Por: Jesús Helí Giraldo Giraldo
La vida se manifiesta en el suceso del instante, caracterizado por tiempo y lugar determinados. El universo se expresa en formas diversas, enunciando especialmente lo que creemos, o sea manifestando el motivo de nuestra fe. Categóricamente podemos afirmar que somos lo que creemos.
Desde el momento del nacimiento comenzamos a ser el resultado de nuestras creencias y a transformarlas en acciones, aptitudes y actitudes que definen la existencia personal y la forma de llevarla a cabo.
Existir es el resultado de tener fe en la vida, en el funcionamiento de nuestro corazón y los pulmones. Fe en la respiración y en la enseñanza de nuestros padres, en el medio ambiente y en las experiencias. En nuestros cinco sentidos y en sus informaciones, en el mundo que llega a nuestro interior gracias a la percepción, devolviendo luego al exterior lo aprendido en esa información. Somos una relación íntima del mundo interno con el externo, cada uno de los cuales aprende y enseña, enseña y aprende, recibe y entrega, cambiando en forma constante su papel, somos una interacción constante con toda la manifestación.
Creemos instintivamente, cuando niños, encontrar en el pecho materno la oportunidad de saciar la necesidad del alimento que ya no transporta el cordón umbilical. Aprendemos a balbucear las primeras expresiones verbales gracias a la fe en lo escuchado y a la vibración sentida en nuestros oídos y las transformamos en lenguaje verbal mediante un acto mecánico e intelectual donde relacionamos las ideas con el movimiento de nuestra lengua. Transformamos la idea sonora en palabra creída. Por la creencia, implícita en la existencia, aceptamos el lenguaje materno y no otro como fiel compañero para siempre.
Es la convicción natural y espontánea, ligada al aprendizaje, aún pura y natural en el niño, la que nos lleva a respirar por nuestra propia cuenta sin ayuda ni inducción ajena. Aceptamos la temperatura extraña a la que la experiencia extrauterina nos expuso sin aviso ni preparación. En la creencia misma radicó la capacidad para superarla venciendo el primer reto de la supervivencia.
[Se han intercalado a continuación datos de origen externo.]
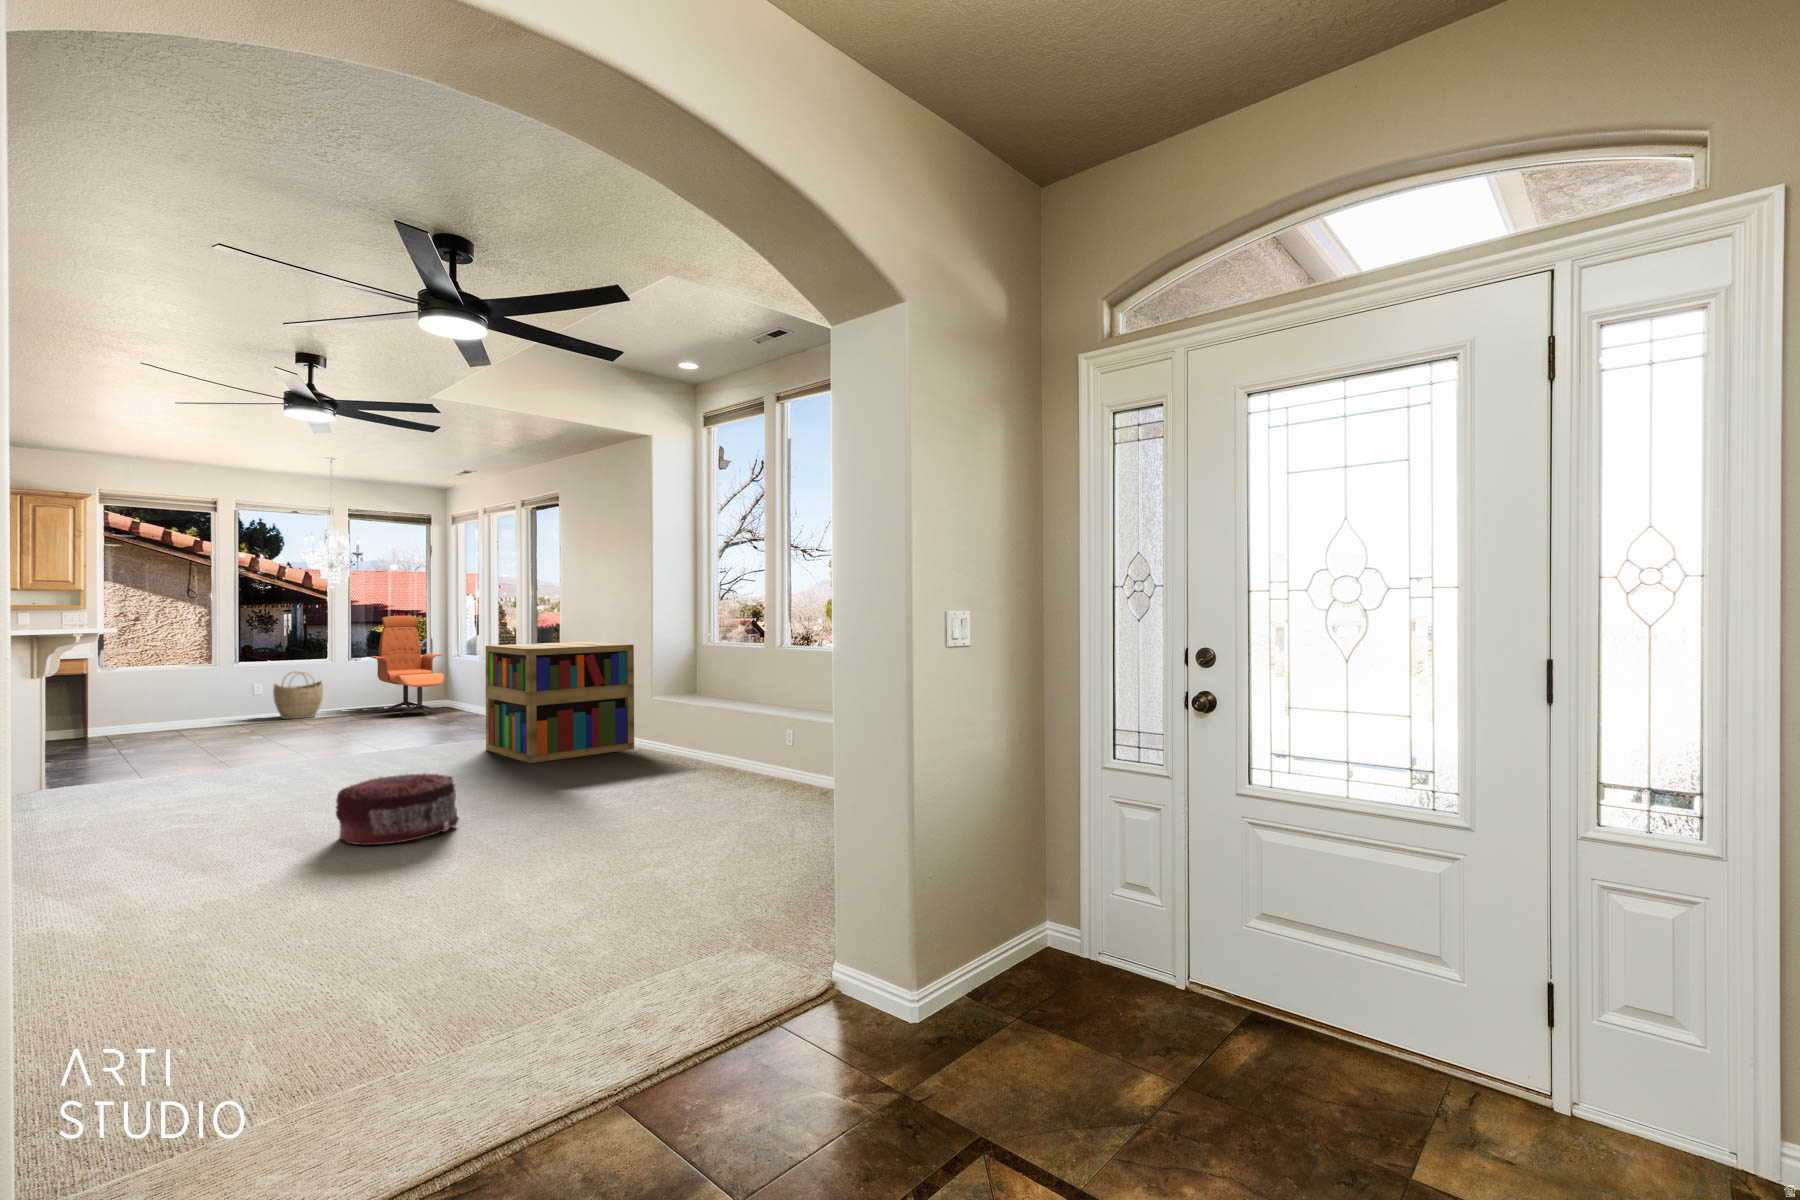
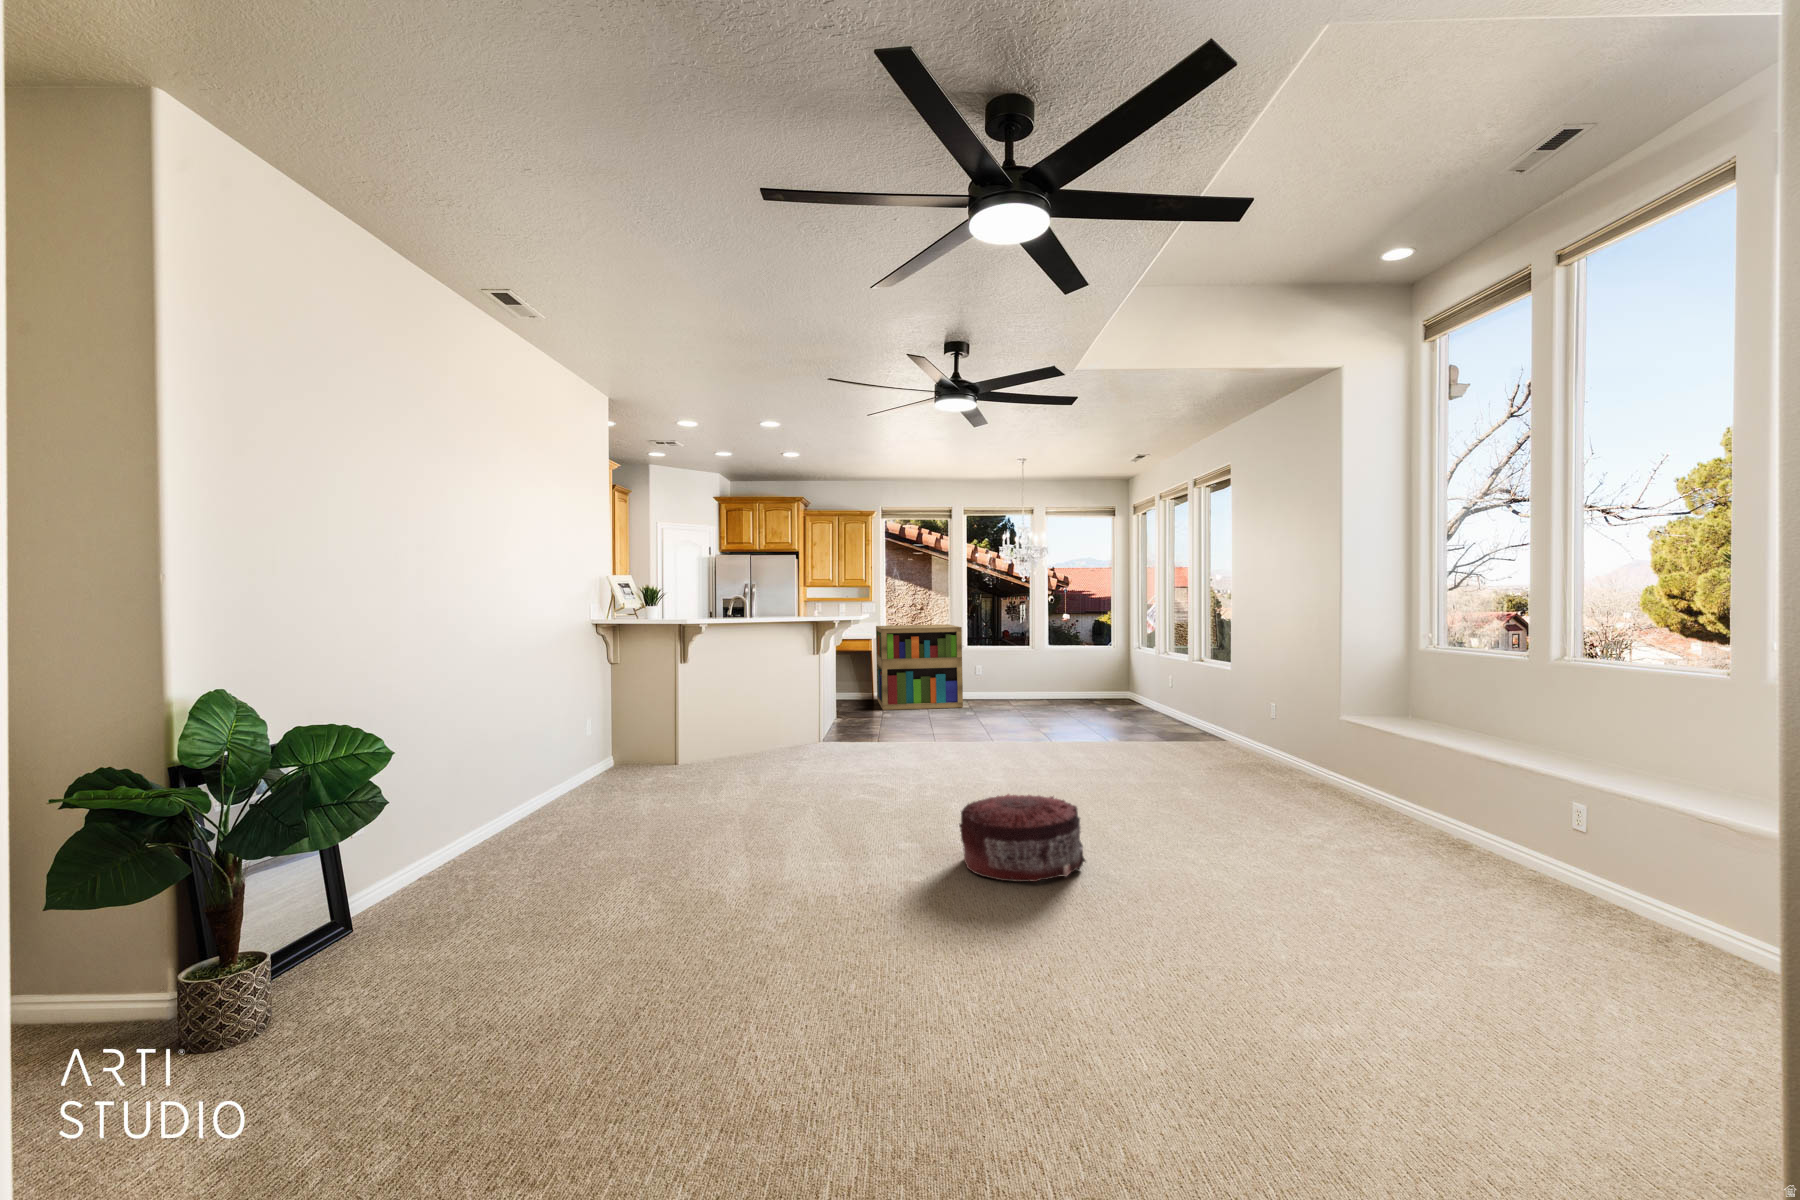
lounge chair: present [371,616,444,716] -> none [1061,606,1122,706]
bookshelf: present [485,642,634,763] -> present [876,624,963,710]
woven basket: present [273,671,323,719] -> none [985,656,1022,699]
La supervivencia es un acto de fe, de confianza en vivir por nuestra propia cuenta. La vida continúa a pesar de ser suspendido el suministro vital materno una vez finalizada la vida intrauterina. El alimento y la temperatura cambian al ser expulsado de la piscina amniótica que fue el cálido hogar durante nueve meses.
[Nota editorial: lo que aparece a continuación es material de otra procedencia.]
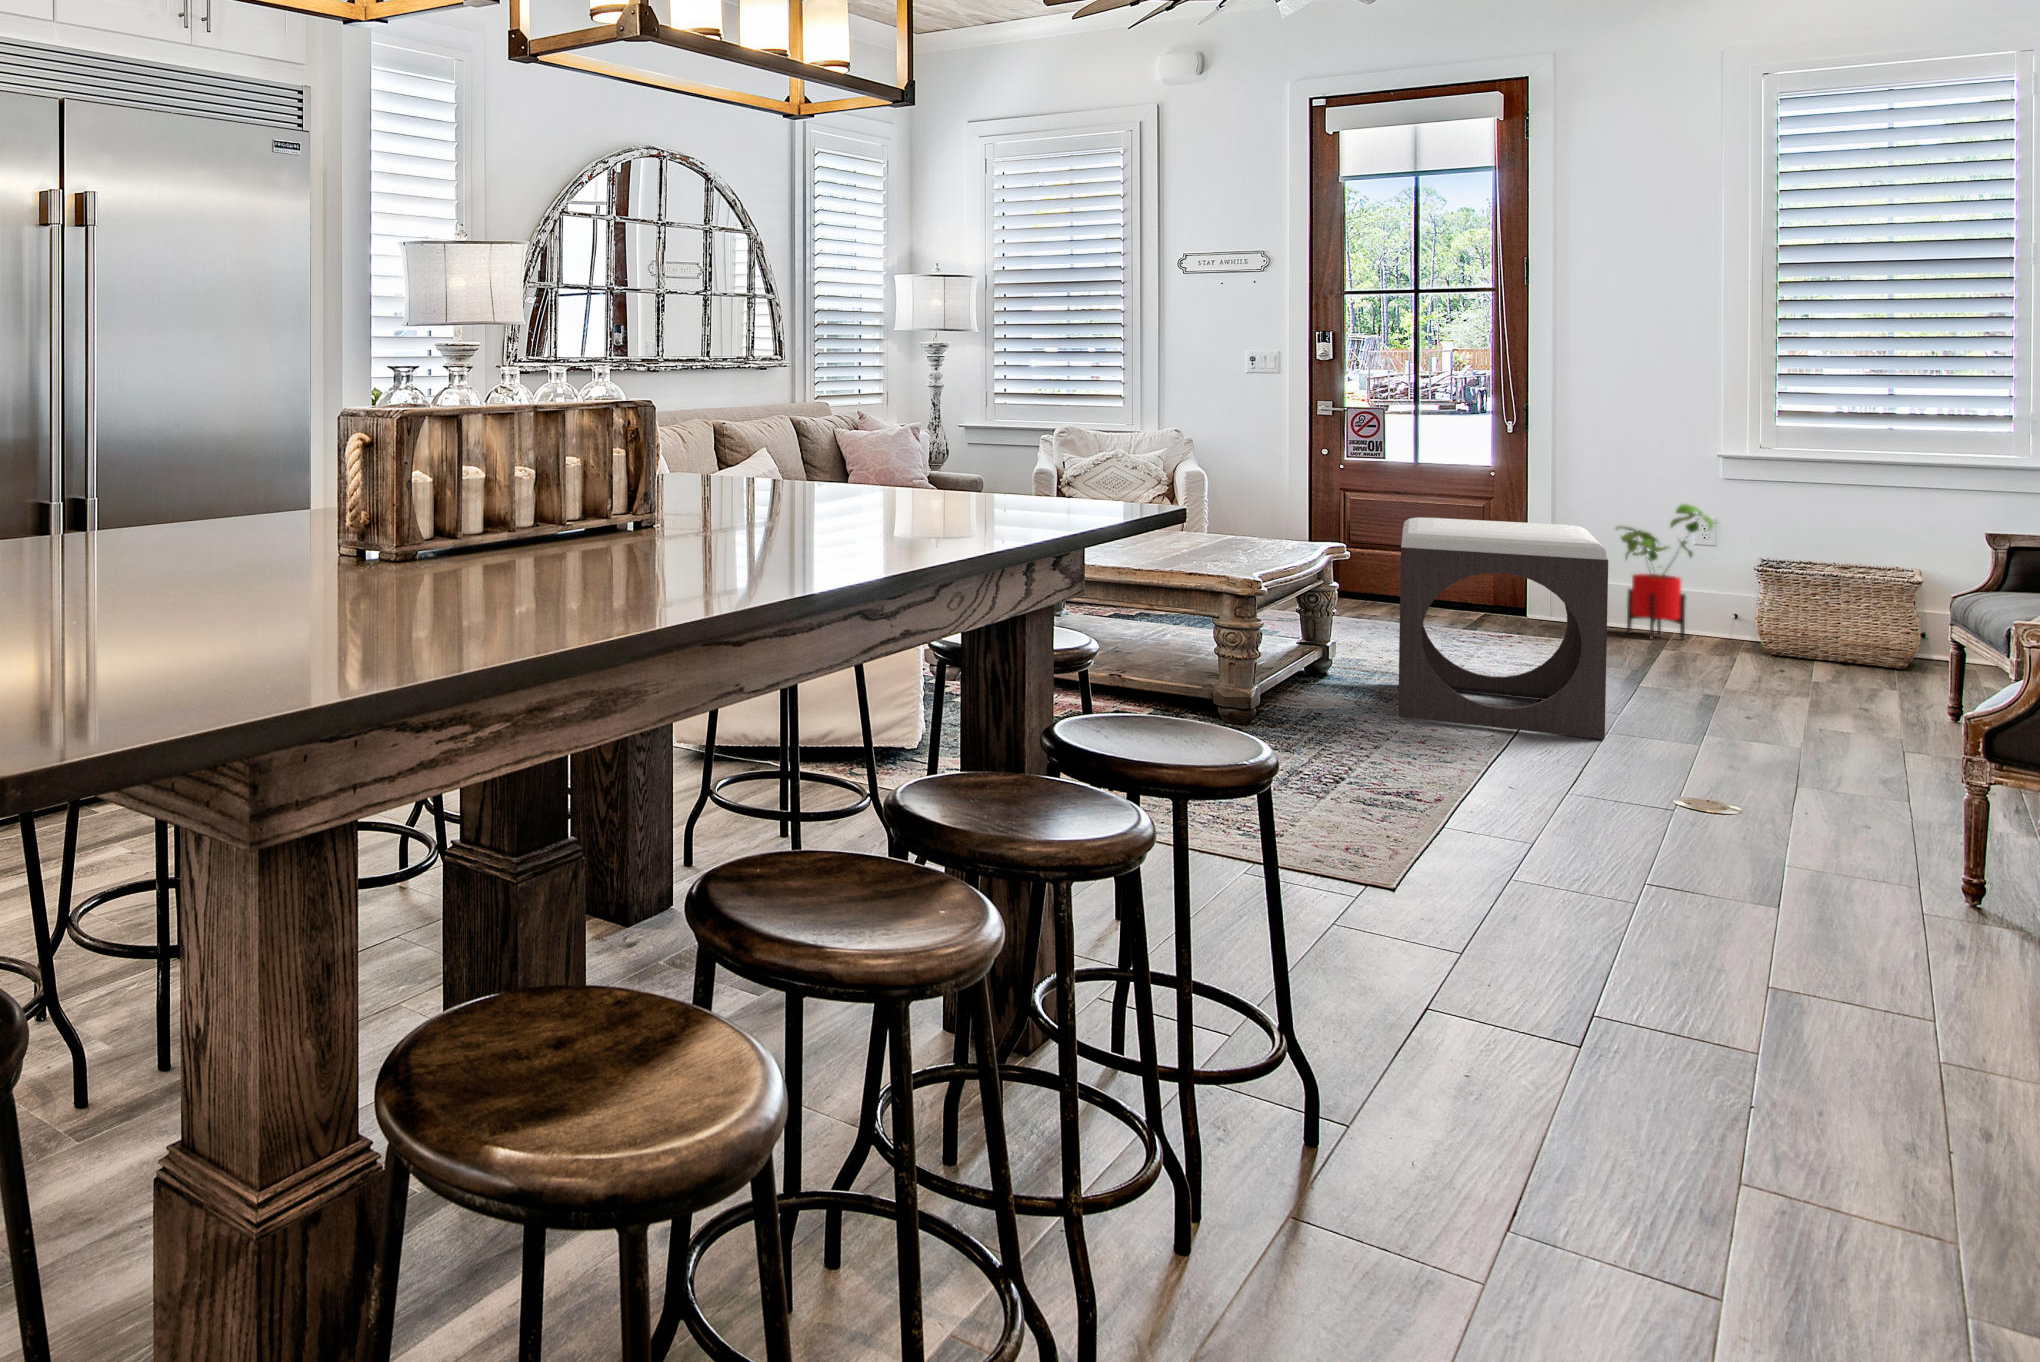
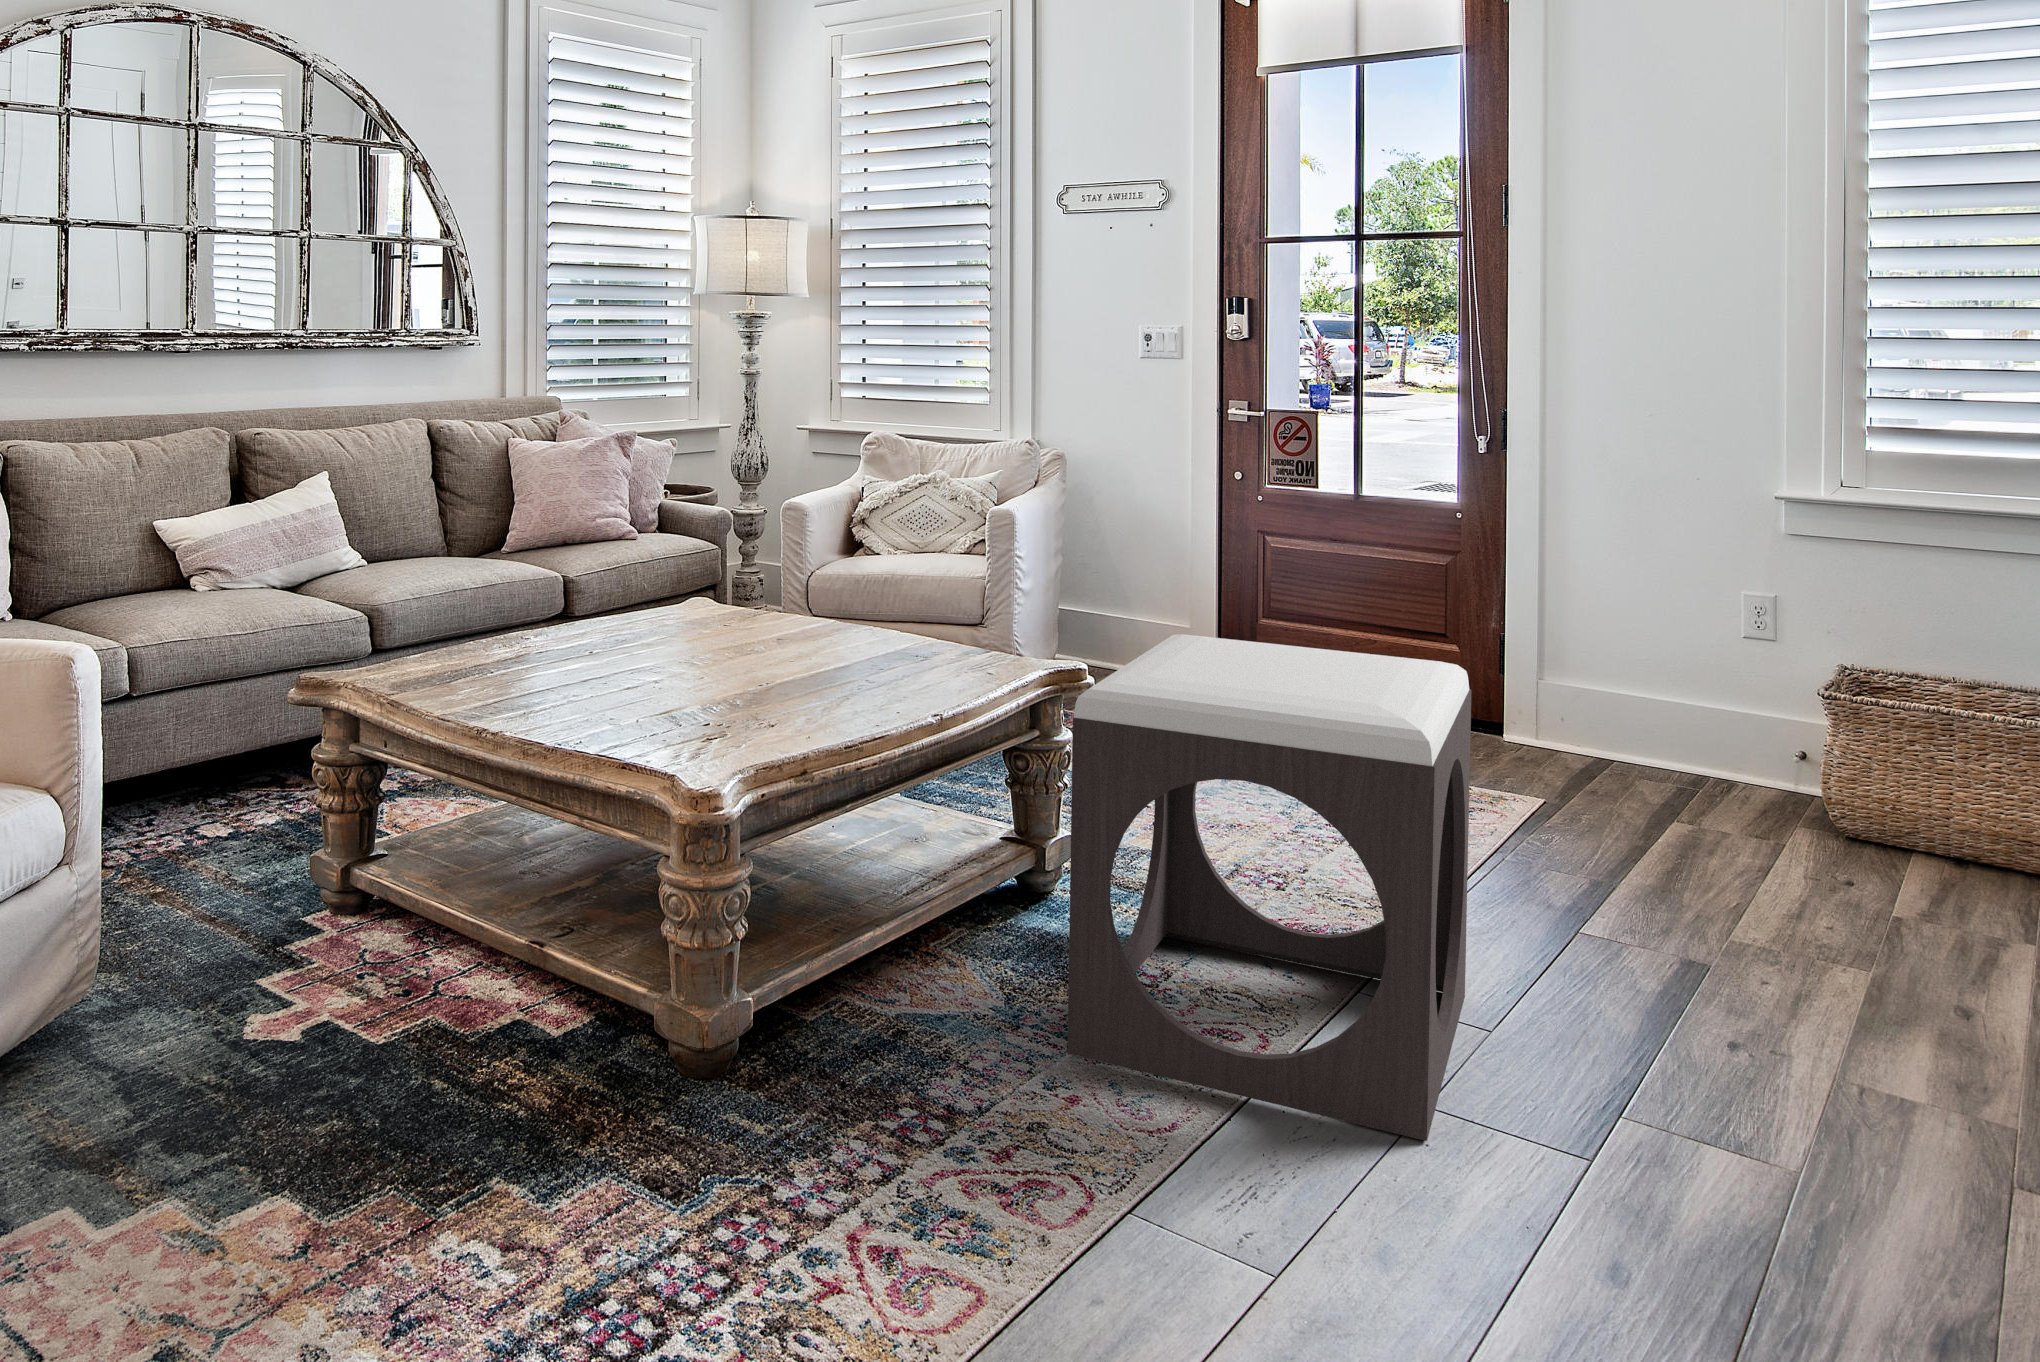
house plant: present [1616,504,1714,639] -> none [1618,578,1774,798]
La actitud confiada y la decisión de ser capaz fueron los factores determinantes, en el recién nacido, para enfrentar la nueva etapa de su desarrollo y la responsabilidad de cumplir una misión asignada por el Creador a un nuevo habitante del planeta tierra.
Es la fe en que sí se puede lo que permite al niño levantarse una y otra vez hasta sostenerse de pie, dar un paso y otro y otro, emprendiendo el recorrido y el continuo caminar. De lo contrario en la primera caída hubiese muerto su último intento y ahí estaría privado del placer del recorrido paralelo a la evolución y al conocimiento.
Cuando el infante creyó que podía jugar, jugó, desarrolló habilidades y destrezas cada vez más avanzadas, gracias en primer lugar a su creencia en su poder de pensar, hacer y sentir. La fe adquirió cuerpo en su propia mente y con su actitud despertó sus aptitudes y el cuerpo respondió a la mente y las actividades conscientes respondieron al subconsciente iluminado.